§ ASSIGNMENT: Transcribe the records underneath word for word, and leave no line out.
+++
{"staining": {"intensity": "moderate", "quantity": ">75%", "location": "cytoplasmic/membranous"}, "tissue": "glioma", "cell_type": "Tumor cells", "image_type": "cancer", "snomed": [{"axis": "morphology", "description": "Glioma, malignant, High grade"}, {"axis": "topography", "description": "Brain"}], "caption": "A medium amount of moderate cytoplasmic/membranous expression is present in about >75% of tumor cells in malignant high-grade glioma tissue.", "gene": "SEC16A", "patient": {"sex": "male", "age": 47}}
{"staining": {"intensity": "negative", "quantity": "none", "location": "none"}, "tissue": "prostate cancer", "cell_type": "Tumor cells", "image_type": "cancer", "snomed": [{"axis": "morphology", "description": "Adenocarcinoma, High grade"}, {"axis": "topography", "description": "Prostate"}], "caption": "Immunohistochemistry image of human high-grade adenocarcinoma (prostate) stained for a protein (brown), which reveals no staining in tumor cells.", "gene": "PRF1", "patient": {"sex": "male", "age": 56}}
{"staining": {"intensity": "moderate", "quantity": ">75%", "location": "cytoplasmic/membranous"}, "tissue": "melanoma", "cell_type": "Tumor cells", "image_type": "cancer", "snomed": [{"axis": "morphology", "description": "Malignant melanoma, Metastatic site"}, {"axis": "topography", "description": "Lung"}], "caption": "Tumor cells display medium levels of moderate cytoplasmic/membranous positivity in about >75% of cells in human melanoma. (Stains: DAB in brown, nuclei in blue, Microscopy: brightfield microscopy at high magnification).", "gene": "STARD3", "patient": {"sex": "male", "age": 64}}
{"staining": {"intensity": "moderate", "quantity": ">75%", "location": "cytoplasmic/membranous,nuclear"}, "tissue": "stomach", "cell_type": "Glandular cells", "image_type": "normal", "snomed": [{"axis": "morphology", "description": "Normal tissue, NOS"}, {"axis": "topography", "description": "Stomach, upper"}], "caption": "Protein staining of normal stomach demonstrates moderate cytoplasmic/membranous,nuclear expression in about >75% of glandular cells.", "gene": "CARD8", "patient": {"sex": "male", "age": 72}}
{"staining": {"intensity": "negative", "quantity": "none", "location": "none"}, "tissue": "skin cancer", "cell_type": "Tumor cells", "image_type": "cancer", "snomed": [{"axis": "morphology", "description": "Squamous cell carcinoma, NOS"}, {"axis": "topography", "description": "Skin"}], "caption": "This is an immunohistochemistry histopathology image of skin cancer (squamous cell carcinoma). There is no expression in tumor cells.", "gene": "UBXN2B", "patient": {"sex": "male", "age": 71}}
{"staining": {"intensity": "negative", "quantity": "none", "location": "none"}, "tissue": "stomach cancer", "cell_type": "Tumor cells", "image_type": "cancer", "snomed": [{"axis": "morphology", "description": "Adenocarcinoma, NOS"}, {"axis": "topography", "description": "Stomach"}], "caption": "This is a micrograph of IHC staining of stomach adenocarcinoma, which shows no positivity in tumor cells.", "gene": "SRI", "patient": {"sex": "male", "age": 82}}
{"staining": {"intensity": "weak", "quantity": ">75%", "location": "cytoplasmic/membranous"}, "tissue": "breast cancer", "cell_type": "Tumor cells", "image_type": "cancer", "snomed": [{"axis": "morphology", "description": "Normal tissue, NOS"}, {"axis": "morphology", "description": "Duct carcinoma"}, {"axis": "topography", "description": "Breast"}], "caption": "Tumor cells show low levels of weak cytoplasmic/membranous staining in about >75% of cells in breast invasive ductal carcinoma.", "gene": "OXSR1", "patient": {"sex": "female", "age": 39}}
+++
§ TASK RESULT:
{"staining": {"intensity": "moderate", "quantity": ">75%", "location": "cytoplasmic/membranous"}, "tissue": "glioma", "cell_type": "Tumor cells", "image_type": "cancer", "snomed": [{"axis": "morphology", "description": "Glioma, malignant, High grade"}, {"axis": "topography", "description": "Brain"}], "caption": "A medium amount of moderate cytoplasmic/membranous expression is present in about >75% of tumor cells in malignant high-grade glioma tissue.", "gene": "SEC16A", "patient": {"sex": "male", "age": 47}}
{"staining": {"intensity": "negative", "quantity": "none", "location": "none"}, "tissue": "prostate cancer", "cell_type": "Tumor cells", "image_type": "cancer", "snomed": [{"axis": "morphology", "description": "Adenocarcinoma, High grade"}, {"axis": "topography", "description": "Prostate"}], "caption": "Immunohistochemistry image of human high-grade adenocarcinoma (prostate) stained for a protein (brown), which reveals no staining in tumor cells.", "gene": "PRF1", "patient": {"sex": "male", "age": 56}}
{"staining": {"intensity": "moderate", "quantity": ">75%", "location": "cytoplasmic/membranous"}, "tissue": "melanoma", "cell_type": "Tumor cells", "image_type": "cancer", "snomed": [{"axis": "morphology", "description": "Malignant melanoma, Metastatic site"}, {"axis": "topography", "description": "Lung"}], "caption": "Tumor cells display medium levels of moderate cytoplasmic/membranous positivity in about >75% of cells in human melanoma. (Stains: DAB in brown, nuclei in blue, Microscopy: brightfield microscopy at high magnification).", "gene": "STARD3", "patient": {"sex": "male", "age": 64}}
{"staining": {"intensity": "moderate", "quantity": ">75%", "location": "cytoplasmic/membranous,nuclear"}, "tissue": "stomach", "cell_type": "Glandular cells", "image_type": "normal", "snomed": [{"axis": "morphology", "description": "Normal tissue, NOS"}, {"axis": "topography", "description": "Stomach, upper"}], "caption": "Protein staining of normal stomach demonstrates moderate cytoplasmic/membranous,nuclear expression in about >75% of glandular cells.", "gene": "CARD8", "patient": {"sex": "male", "age": 72}}
{"staining": {"intensity": "negative", "quantity": "none", "location": "none"}, "tissue": "skin cancer", "cell_type": "Tumor cells", "image_type": "cancer", "snomed": [{"axis": "morphology", "description": "Squamous cell carcinoma, NOS"}, {"axis": "topography", "description": "Skin"}], "caption": "This is an immunohistochemistry histopathology image of skin cancer (squamous cell carcinoma). There is no expression in tumor cells.", "gene": "UBXN2B", "patient": {"sex": "male", "age": 71}}
{"staining": {"intensity": "negative", "quantity": "none", "location": "none"}, "tissue": "stomach cancer", "cell_type": "Tumor cells", "image_type": "cancer", "snomed": [{"axis": "morphology", "description": "Adenocarcinoma, NOS"}, {"axis": "topography", "description": "Stomach"}], "caption": "This is a micrograph of IHC staining of stomach adenocarcinoma, which shows no positivity in tumor cells.", "gene": "SRI", "patient": {"sex": "male", "age": 82}}
{"staining": {"intensity": "weak", "quantity": ">75%", "location": "cytoplasmic/membranous"}, "tissue": "breast cancer", "cell_type": "Tumor cells", "image_type": "cancer", "snomed": [{"axis": "morphology", "description": "Normal tissue, NOS"}, {"axis": "morphology", "description": "Duct carcinoma"}, {"axis": "topography", "description": "Breast"}], "caption": "Tumor cells show low levels of weak cytoplasmic/membranous staining in about >75% of cells in breast invasive ductal carcinoma.", "gene": "OXSR1", "patient": {"sex": "female", "age": 39}}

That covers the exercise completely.